Chronique

Eddie Gomez & Cesarius Alvim

Forever

Eddie Gomez(b), Cesarius Alvim(p)

Label / Distribution : Plus Loin Music / Abeille Musique

Il n’est pas certain, malgré les apparences, que la musique de Forever soit jouée par deux musiciens, tant la part de l’un est aussi celle de l’autre. Tant l’entrelacs des notes ne fait, à tout instant qu’une seule et même phrase, tant la contrebasse et le piano deviennent indistincts, tant les chants sont uniques, tant l’intelligence d’Eddie Gomez et celle de Cesarius Alvim se confondent - tant le voyage qu’ils nous proposent devient le nôtre.

C’est bien ce qui frappe d’emblée : le duo n’est pas une façon de jouer côté à côte, ni même ensemble, avec une écoute réciproque appropriée, aussi intense que possible. Le duo, c’est ici une façon unique d’être deux en étant seuls. Non pas chacun de son côté, mais en formant une nouvelle unité.

Cesarius Alvim s’est toujours référé à Bill Evans. Il a commencé – on l’oublie parfois – par jouer du piano. Puis on l’a découvert à la contrebasse, en duo déjà, avec des pianistes. Comme si les rôles étaient « inversés ». Avec Jean-Pierre Mas, on se souvient notamment de Rue de Lourmel (Owl records). Puis avec Martial Solal. Alvim a immédiatement été un musicien remarquable. Peut-être parce qu’il faisait résonner sa contrebasse avec une force – une force créatrice, s’entend – rare, qui venait peut-être (mais pouvait-on le comprendre alors ?) de celles qui accompagnaient son pianiste préféré, pour qui on sait qu’elles ont toujours occupé une place essentielle… Puis, il y a quelque vingt-cinq ans, il est revenu à son instrument d’origine. C’était avec Jean-François Jenny-Clark et André Ceccarelli.

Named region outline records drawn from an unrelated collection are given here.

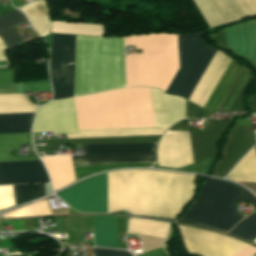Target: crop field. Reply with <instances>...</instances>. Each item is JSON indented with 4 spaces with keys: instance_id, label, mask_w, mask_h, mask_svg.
<instances>
[{
    "instance_id": "8a807250",
    "label": "crop field",
    "mask_w": 256,
    "mask_h": 256,
    "mask_svg": "<svg viewBox=\"0 0 256 256\" xmlns=\"http://www.w3.org/2000/svg\"><path fill=\"white\" fill-rule=\"evenodd\" d=\"M78 130L154 127L149 88L74 98Z\"/></svg>"
},
{
    "instance_id": "ac0d7876",
    "label": "crop field",
    "mask_w": 256,
    "mask_h": 256,
    "mask_svg": "<svg viewBox=\"0 0 256 256\" xmlns=\"http://www.w3.org/2000/svg\"><path fill=\"white\" fill-rule=\"evenodd\" d=\"M197 32L178 34L179 55ZM198 32L179 56L180 68L166 90V93L188 98L215 51L213 46L206 45ZM230 57L216 51L188 100L203 108L216 83L230 61Z\"/></svg>"
},
{
    "instance_id": "34b2d1b8",
    "label": "crop field",
    "mask_w": 256,
    "mask_h": 256,
    "mask_svg": "<svg viewBox=\"0 0 256 256\" xmlns=\"http://www.w3.org/2000/svg\"><path fill=\"white\" fill-rule=\"evenodd\" d=\"M124 85L123 38L76 36L74 96Z\"/></svg>"
},
{
    "instance_id": "412701ff",
    "label": "crop field",
    "mask_w": 256,
    "mask_h": 256,
    "mask_svg": "<svg viewBox=\"0 0 256 256\" xmlns=\"http://www.w3.org/2000/svg\"><path fill=\"white\" fill-rule=\"evenodd\" d=\"M125 45L142 46V54L125 58L127 87L151 86L165 92L178 69L176 34L125 36Z\"/></svg>"
},
{
    "instance_id": "f4fd0767",
    "label": "crop field",
    "mask_w": 256,
    "mask_h": 256,
    "mask_svg": "<svg viewBox=\"0 0 256 256\" xmlns=\"http://www.w3.org/2000/svg\"><path fill=\"white\" fill-rule=\"evenodd\" d=\"M239 199L248 200L256 209V198L247 190L226 181L209 178L181 219L228 231L242 217L236 211Z\"/></svg>"
},
{
    "instance_id": "dd49c442",
    "label": "crop field",
    "mask_w": 256,
    "mask_h": 256,
    "mask_svg": "<svg viewBox=\"0 0 256 256\" xmlns=\"http://www.w3.org/2000/svg\"><path fill=\"white\" fill-rule=\"evenodd\" d=\"M75 35L52 34L53 100L73 96Z\"/></svg>"
},
{
    "instance_id": "e52e79f7",
    "label": "crop field",
    "mask_w": 256,
    "mask_h": 256,
    "mask_svg": "<svg viewBox=\"0 0 256 256\" xmlns=\"http://www.w3.org/2000/svg\"><path fill=\"white\" fill-rule=\"evenodd\" d=\"M178 226L187 251L200 256H232L248 245L217 233Z\"/></svg>"
},
{
    "instance_id": "d8731c3e",
    "label": "crop field",
    "mask_w": 256,
    "mask_h": 256,
    "mask_svg": "<svg viewBox=\"0 0 256 256\" xmlns=\"http://www.w3.org/2000/svg\"><path fill=\"white\" fill-rule=\"evenodd\" d=\"M57 196L79 211L107 212L106 174L85 180Z\"/></svg>"
},
{
    "instance_id": "5a996713",
    "label": "crop field",
    "mask_w": 256,
    "mask_h": 256,
    "mask_svg": "<svg viewBox=\"0 0 256 256\" xmlns=\"http://www.w3.org/2000/svg\"><path fill=\"white\" fill-rule=\"evenodd\" d=\"M54 131V135L78 133L73 98L49 102L35 116L33 132Z\"/></svg>"
},
{
    "instance_id": "3316defc",
    "label": "crop field",
    "mask_w": 256,
    "mask_h": 256,
    "mask_svg": "<svg viewBox=\"0 0 256 256\" xmlns=\"http://www.w3.org/2000/svg\"><path fill=\"white\" fill-rule=\"evenodd\" d=\"M209 28L256 15V0H193Z\"/></svg>"
},
{
    "instance_id": "28ad6ade",
    "label": "crop field",
    "mask_w": 256,
    "mask_h": 256,
    "mask_svg": "<svg viewBox=\"0 0 256 256\" xmlns=\"http://www.w3.org/2000/svg\"><path fill=\"white\" fill-rule=\"evenodd\" d=\"M159 166L179 168L192 163L188 132L166 131L158 146Z\"/></svg>"
},
{
    "instance_id": "d1516ede",
    "label": "crop field",
    "mask_w": 256,
    "mask_h": 256,
    "mask_svg": "<svg viewBox=\"0 0 256 256\" xmlns=\"http://www.w3.org/2000/svg\"><path fill=\"white\" fill-rule=\"evenodd\" d=\"M49 182L40 161L0 163V184Z\"/></svg>"
},
{
    "instance_id": "22f410ed",
    "label": "crop field",
    "mask_w": 256,
    "mask_h": 256,
    "mask_svg": "<svg viewBox=\"0 0 256 256\" xmlns=\"http://www.w3.org/2000/svg\"><path fill=\"white\" fill-rule=\"evenodd\" d=\"M228 48L256 65V20L225 29Z\"/></svg>"
},
{
    "instance_id": "cbeb9de0",
    "label": "crop field",
    "mask_w": 256,
    "mask_h": 256,
    "mask_svg": "<svg viewBox=\"0 0 256 256\" xmlns=\"http://www.w3.org/2000/svg\"><path fill=\"white\" fill-rule=\"evenodd\" d=\"M156 127L171 126L184 119L185 100L150 88Z\"/></svg>"
},
{
    "instance_id": "5142ce71",
    "label": "crop field",
    "mask_w": 256,
    "mask_h": 256,
    "mask_svg": "<svg viewBox=\"0 0 256 256\" xmlns=\"http://www.w3.org/2000/svg\"><path fill=\"white\" fill-rule=\"evenodd\" d=\"M52 180L54 190L75 181L70 156H54L42 159Z\"/></svg>"
},
{
    "instance_id": "d9b57169",
    "label": "crop field",
    "mask_w": 256,
    "mask_h": 256,
    "mask_svg": "<svg viewBox=\"0 0 256 256\" xmlns=\"http://www.w3.org/2000/svg\"><path fill=\"white\" fill-rule=\"evenodd\" d=\"M243 67L231 59L204 108L214 109L220 107Z\"/></svg>"
},
{
    "instance_id": "733c2abd",
    "label": "crop field",
    "mask_w": 256,
    "mask_h": 256,
    "mask_svg": "<svg viewBox=\"0 0 256 256\" xmlns=\"http://www.w3.org/2000/svg\"><path fill=\"white\" fill-rule=\"evenodd\" d=\"M156 143L83 145L84 155L155 153Z\"/></svg>"
},
{
    "instance_id": "4a817a6b",
    "label": "crop field",
    "mask_w": 256,
    "mask_h": 256,
    "mask_svg": "<svg viewBox=\"0 0 256 256\" xmlns=\"http://www.w3.org/2000/svg\"><path fill=\"white\" fill-rule=\"evenodd\" d=\"M73 166L155 161L156 154L71 156Z\"/></svg>"
},
{
    "instance_id": "bc2a9ffb",
    "label": "crop field",
    "mask_w": 256,
    "mask_h": 256,
    "mask_svg": "<svg viewBox=\"0 0 256 256\" xmlns=\"http://www.w3.org/2000/svg\"><path fill=\"white\" fill-rule=\"evenodd\" d=\"M24 21H26L25 17L16 9L0 17V38L8 50L25 45L12 27Z\"/></svg>"
},
{
    "instance_id": "214f88e0",
    "label": "crop field",
    "mask_w": 256,
    "mask_h": 256,
    "mask_svg": "<svg viewBox=\"0 0 256 256\" xmlns=\"http://www.w3.org/2000/svg\"><path fill=\"white\" fill-rule=\"evenodd\" d=\"M168 127L142 128V129H116V130H90L79 131V134L66 135V139L89 137H118V136H147L161 135Z\"/></svg>"
},
{
    "instance_id": "92a150f3",
    "label": "crop field",
    "mask_w": 256,
    "mask_h": 256,
    "mask_svg": "<svg viewBox=\"0 0 256 256\" xmlns=\"http://www.w3.org/2000/svg\"><path fill=\"white\" fill-rule=\"evenodd\" d=\"M93 229L96 245L117 248L115 217L93 216Z\"/></svg>"
},
{
    "instance_id": "dafd665d",
    "label": "crop field",
    "mask_w": 256,
    "mask_h": 256,
    "mask_svg": "<svg viewBox=\"0 0 256 256\" xmlns=\"http://www.w3.org/2000/svg\"><path fill=\"white\" fill-rule=\"evenodd\" d=\"M21 144H28L32 148L30 133L0 134V162L39 160L38 157L10 158V148H19Z\"/></svg>"
},
{
    "instance_id": "00972430",
    "label": "crop field",
    "mask_w": 256,
    "mask_h": 256,
    "mask_svg": "<svg viewBox=\"0 0 256 256\" xmlns=\"http://www.w3.org/2000/svg\"><path fill=\"white\" fill-rule=\"evenodd\" d=\"M102 24H80L51 21L50 33L103 36Z\"/></svg>"
},
{
    "instance_id": "a9b5d70f",
    "label": "crop field",
    "mask_w": 256,
    "mask_h": 256,
    "mask_svg": "<svg viewBox=\"0 0 256 256\" xmlns=\"http://www.w3.org/2000/svg\"><path fill=\"white\" fill-rule=\"evenodd\" d=\"M34 113L0 114V133L30 132Z\"/></svg>"
},
{
    "instance_id": "4177f3b9",
    "label": "crop field",
    "mask_w": 256,
    "mask_h": 256,
    "mask_svg": "<svg viewBox=\"0 0 256 256\" xmlns=\"http://www.w3.org/2000/svg\"><path fill=\"white\" fill-rule=\"evenodd\" d=\"M36 108L25 95H0V113L34 112Z\"/></svg>"
},
{
    "instance_id": "730fd06b",
    "label": "crop field",
    "mask_w": 256,
    "mask_h": 256,
    "mask_svg": "<svg viewBox=\"0 0 256 256\" xmlns=\"http://www.w3.org/2000/svg\"><path fill=\"white\" fill-rule=\"evenodd\" d=\"M154 162L147 163H131V164H114V165H97V166H82V167H73L76 181L82 179L86 176L95 174L97 172L125 168V167H149L153 165Z\"/></svg>"
},
{
    "instance_id": "eef30255",
    "label": "crop field",
    "mask_w": 256,
    "mask_h": 256,
    "mask_svg": "<svg viewBox=\"0 0 256 256\" xmlns=\"http://www.w3.org/2000/svg\"><path fill=\"white\" fill-rule=\"evenodd\" d=\"M13 189L16 205L41 197L43 194H45V188L42 184L13 185Z\"/></svg>"
},
{
    "instance_id": "ae1a2a85",
    "label": "crop field",
    "mask_w": 256,
    "mask_h": 256,
    "mask_svg": "<svg viewBox=\"0 0 256 256\" xmlns=\"http://www.w3.org/2000/svg\"><path fill=\"white\" fill-rule=\"evenodd\" d=\"M51 215L48 202H35L29 206L19 208L13 212H9L3 215V218H12V217H25V216H43Z\"/></svg>"
},
{
    "instance_id": "d3111659",
    "label": "crop field",
    "mask_w": 256,
    "mask_h": 256,
    "mask_svg": "<svg viewBox=\"0 0 256 256\" xmlns=\"http://www.w3.org/2000/svg\"><path fill=\"white\" fill-rule=\"evenodd\" d=\"M229 234L251 240L256 237V213L241 220Z\"/></svg>"
},
{
    "instance_id": "750c4746",
    "label": "crop field",
    "mask_w": 256,
    "mask_h": 256,
    "mask_svg": "<svg viewBox=\"0 0 256 256\" xmlns=\"http://www.w3.org/2000/svg\"><path fill=\"white\" fill-rule=\"evenodd\" d=\"M12 186H0V210L14 206Z\"/></svg>"
},
{
    "instance_id": "bd1437ed",
    "label": "crop field",
    "mask_w": 256,
    "mask_h": 256,
    "mask_svg": "<svg viewBox=\"0 0 256 256\" xmlns=\"http://www.w3.org/2000/svg\"><path fill=\"white\" fill-rule=\"evenodd\" d=\"M95 256H131L129 253L124 251H116V250H103V249H92Z\"/></svg>"
},
{
    "instance_id": "1d83c4d3",
    "label": "crop field",
    "mask_w": 256,
    "mask_h": 256,
    "mask_svg": "<svg viewBox=\"0 0 256 256\" xmlns=\"http://www.w3.org/2000/svg\"><path fill=\"white\" fill-rule=\"evenodd\" d=\"M248 73H249V70L246 69V71L240 78L239 82L237 83L236 87L234 88L233 92L231 93L230 97L228 98L227 102L225 103L224 107L229 108L231 102L233 101L234 97L236 96L238 90L240 89V87H241L242 83L244 82L245 78L247 77Z\"/></svg>"
},
{
    "instance_id": "120bbe31",
    "label": "crop field",
    "mask_w": 256,
    "mask_h": 256,
    "mask_svg": "<svg viewBox=\"0 0 256 256\" xmlns=\"http://www.w3.org/2000/svg\"><path fill=\"white\" fill-rule=\"evenodd\" d=\"M0 65H6V61L0 62ZM3 83H13L12 70L0 71V84H3Z\"/></svg>"
},
{
    "instance_id": "d32e631a",
    "label": "crop field",
    "mask_w": 256,
    "mask_h": 256,
    "mask_svg": "<svg viewBox=\"0 0 256 256\" xmlns=\"http://www.w3.org/2000/svg\"><path fill=\"white\" fill-rule=\"evenodd\" d=\"M256 253V248L249 245L234 256H253Z\"/></svg>"
},
{
    "instance_id": "5866460e",
    "label": "crop field",
    "mask_w": 256,
    "mask_h": 256,
    "mask_svg": "<svg viewBox=\"0 0 256 256\" xmlns=\"http://www.w3.org/2000/svg\"><path fill=\"white\" fill-rule=\"evenodd\" d=\"M139 256H166L164 254V252L161 250V248L159 249H156L154 251H151V252H148L146 254H143V255H139Z\"/></svg>"
},
{
    "instance_id": "028f5c9d",
    "label": "crop field",
    "mask_w": 256,
    "mask_h": 256,
    "mask_svg": "<svg viewBox=\"0 0 256 256\" xmlns=\"http://www.w3.org/2000/svg\"><path fill=\"white\" fill-rule=\"evenodd\" d=\"M0 42H2L0 40ZM6 47L4 45V43H0V60H8L7 56H6Z\"/></svg>"
},
{
    "instance_id": "e1f06a70",
    "label": "crop field",
    "mask_w": 256,
    "mask_h": 256,
    "mask_svg": "<svg viewBox=\"0 0 256 256\" xmlns=\"http://www.w3.org/2000/svg\"><path fill=\"white\" fill-rule=\"evenodd\" d=\"M13 9H15V8H13V7L11 6V4L3 6V5L0 3V16H2V15H4V14L8 13L9 11H11V10H13Z\"/></svg>"
},
{
    "instance_id": "0bd39190",
    "label": "crop field",
    "mask_w": 256,
    "mask_h": 256,
    "mask_svg": "<svg viewBox=\"0 0 256 256\" xmlns=\"http://www.w3.org/2000/svg\"><path fill=\"white\" fill-rule=\"evenodd\" d=\"M11 3L15 6V7H19L21 5H23L24 3L21 0H10Z\"/></svg>"
},
{
    "instance_id": "b80d0937",
    "label": "crop field",
    "mask_w": 256,
    "mask_h": 256,
    "mask_svg": "<svg viewBox=\"0 0 256 256\" xmlns=\"http://www.w3.org/2000/svg\"><path fill=\"white\" fill-rule=\"evenodd\" d=\"M254 149H255V152H256V146L254 147Z\"/></svg>"
}]
</instances>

Il donne aujourd’hui un duo avec Eddie Gomez, celui qui a le plus longtemps (onze ans selon tous les décomptes) tenu la basse chez Evans, et fut comme l’héritier de Scott LaFaro, de tous les mythes, de toutes les réalités qui l’escortent. Eddie Gomez est un des contrebassistes les plus importants de toute l’histoire du jazz. Et, si son parcours n’est pas celui de « l’avant-scène », ça n’est tout de même pas un hasard s’il a joué avec Paul Bley, Gerry Mulligan, Jim Hall, Miles Davis, Lee Konitz, Charles Mingus, Chick Corea, Lester Bowie, McCoy Tyner, Dizzy Gillespie, John Scofield, Randy ou Michael Brecker, Michel Petrucciani, Kenny Werner, Jack DeJohnette… Ce n’est pas un hasard non plus s’il a fondé Steps Ahead. De toute façon, il suffit d’entendre sa façon unique de faire sonner ses cordes, les éblouissements qu’il imagine, là, au plus haut de ce qui est possible sur cet instrument qui, sous ses doigts, devient vital…

Cesarius Alvim et Eddie Gomez se sont rencontrés en 1988 auprès du trompettiste Eric Le Lann, et leur familiarité musicale, leur appartenance à un univers commun, leur est aussitôt apparue. À l’aune de nos calendriers le temps a passé, certes, jusqu’à ces retrouvailles, à New York, en janvier de cette année. Mais pour eux, c’est comme si la durée n’existait pas vraiment. Comment les années pourraient-elles avoir prise sur la musique, sur une musique qui semble si forte d’elle-même, si puissante dans son évocation, dans sa manière de s’adresser à nous et de nous parler ? Non par une sorte « d’imposition » mais par sa clarté, les lumières irisées, les ombres et leur jeux infinis qu’elle invente, les émotions qu’elle suscite. C’est ainsi que cette musique se donne, comme si elle était là pour toujours. Depuis toujours.